Karl Valentin und Liesl Karlstadt

Blödsinnskönig – Blödsinnskönigin

FISCHER Digital

Inhalt

«Schauspieler!!! Wo hans’n? [...]1. Kapitel Die Kameliendame2. Kapitel Im Biergarten3. Kapitel Das gschlamperte Verhältnis4. Kapitel Der Dreier5. Kapitel Die verbale Hochzeit6. Kapitel Die AlpengipfelEinziges Zwischenkapitel: München7. Kapitel Tingel-TangelNoch ein einziges Zwischenkapitel: Das Paar8. Kapitel Gegen den Strich9. Kapitel Bert Brecht und Karl Valentin10. Kapitel Ruhm und Ehr11. Kapitel Valentin und der Film12. Kapitel Das Panoptikum13. Kapitel Der Sprung in die Isar14. Kapitel Sturmgebraus15. Kapitel Atemnot16. Kapitel Rückzug17. Kapitel Leutnant Gustl18. Kapitel Das OhrLetztes KapitelGlossarDanksagungLiteraturBildnachweis

«Schauspieler!!! Wo hans’n?

Ham s’ ned alle! Vertrödeln die Zeit!»

 

Für meine Schwester Franziska

1. Kapitel Die Kameliendame

Hier wird vorgeführt / die Geschicht von Anfang und End / der hintergründigen Liebe zwischen Karl Valentin und Liesl Karlstadt / ihres Zeichens die Alpengipfel bayrischer Komödianten / niemals wieder erreicht / ihr Aufstieg und ihr Untergang / ihr vielfältiges Glück / ihre krausen Wege / ihre Unbill und ihre Not / ihre verborgenen Triebe und Leidenschaften / ihre Laster und Sehnsüchte / ihre kleinen Freuden und Abgründe / erzählt in der Schreiberin ureigenster Version / der zufolge sie sich hat nähern müssen / auch Bereichen des Unwahrscheinlichen und Phantasierten / voll Zuneigung und Bewunderung / was sich alles ereignet hat / im München der ersten fünf Jahrzehnte dieses Jahrhunderts / und tragisch endete / wovon die Münchner nix bemerkt haben.

*

Die verquere Liebesgeschichte spielt also in München. Von Liebe auf den ersten Blick kann wirklich nicht die Rede sein.

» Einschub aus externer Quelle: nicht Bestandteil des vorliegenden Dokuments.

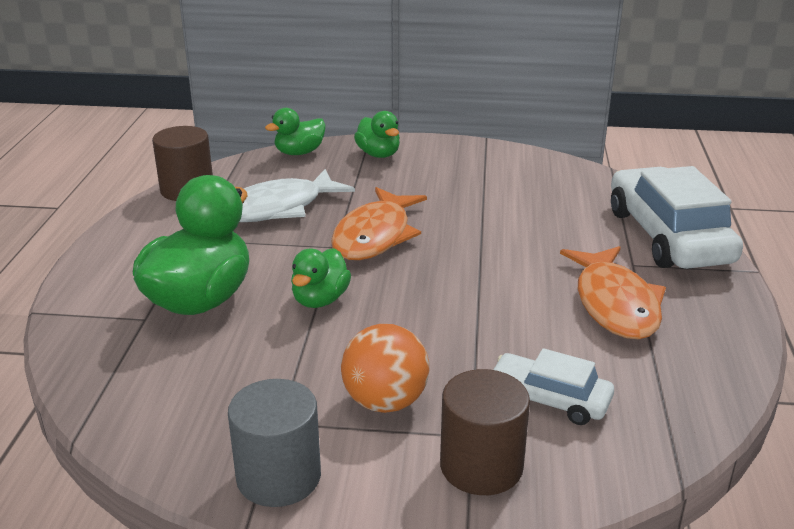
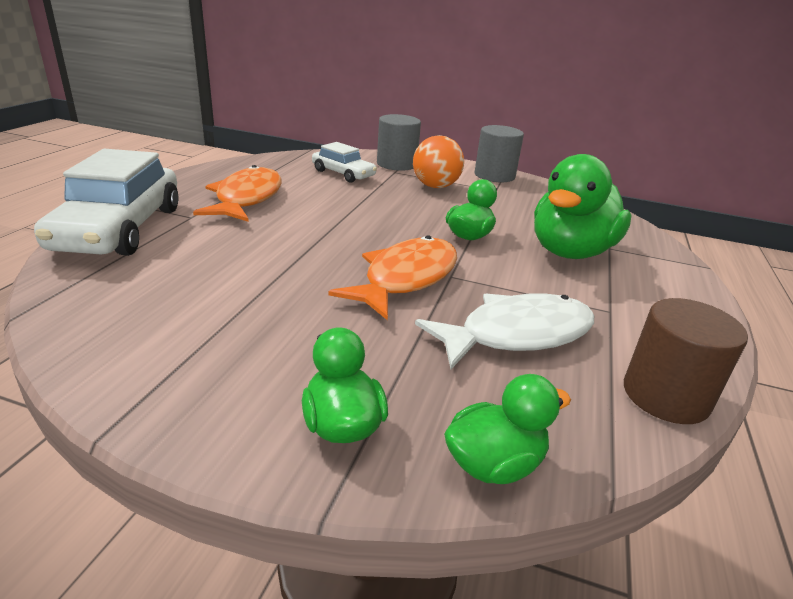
camera: 170 degrees left, 0 degrees up
brown cylinder [440,369,530,495] -> grey cylinder [377,114,421,171]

Als der Karl die Liesl kennenlernt, ist sie keine zwanzig und blutige Anfängerin auf den Brettern, die die Welt bedeuten. Ihre Bretter sind gescheuert und liegen in einer Bahnhofswirtschaft in der Münchner Schillerstraße, die absurderweise Frankfurter Hof heißt. Da jodelt sie, das Bäckerskind italienischer Abstammung, macht im Glitzerkleid auf Soubrette und spielt in Komödien oder Schauerdramen, die «Der Wilderer oder aus Liebe zum Mörder» heißen oder «Mei Seliger, dös war a Mo». Ihr Publikumserfolg ist das bewegende Sittendrama «Am Glück vorbei», am langlebigen Pariser Erfolg «Die Kameliendame» entlanggeschrieben, seine bavarisierte Volksfassung. In Gestalt der schrankenlos liebenden, hochherzigen Sünderin, die sich, lungenkrank dahinsiechend, am Sterbebett mit ihrem Geliebten versöhnt, bringt sie das Publikum zum Schluchzen.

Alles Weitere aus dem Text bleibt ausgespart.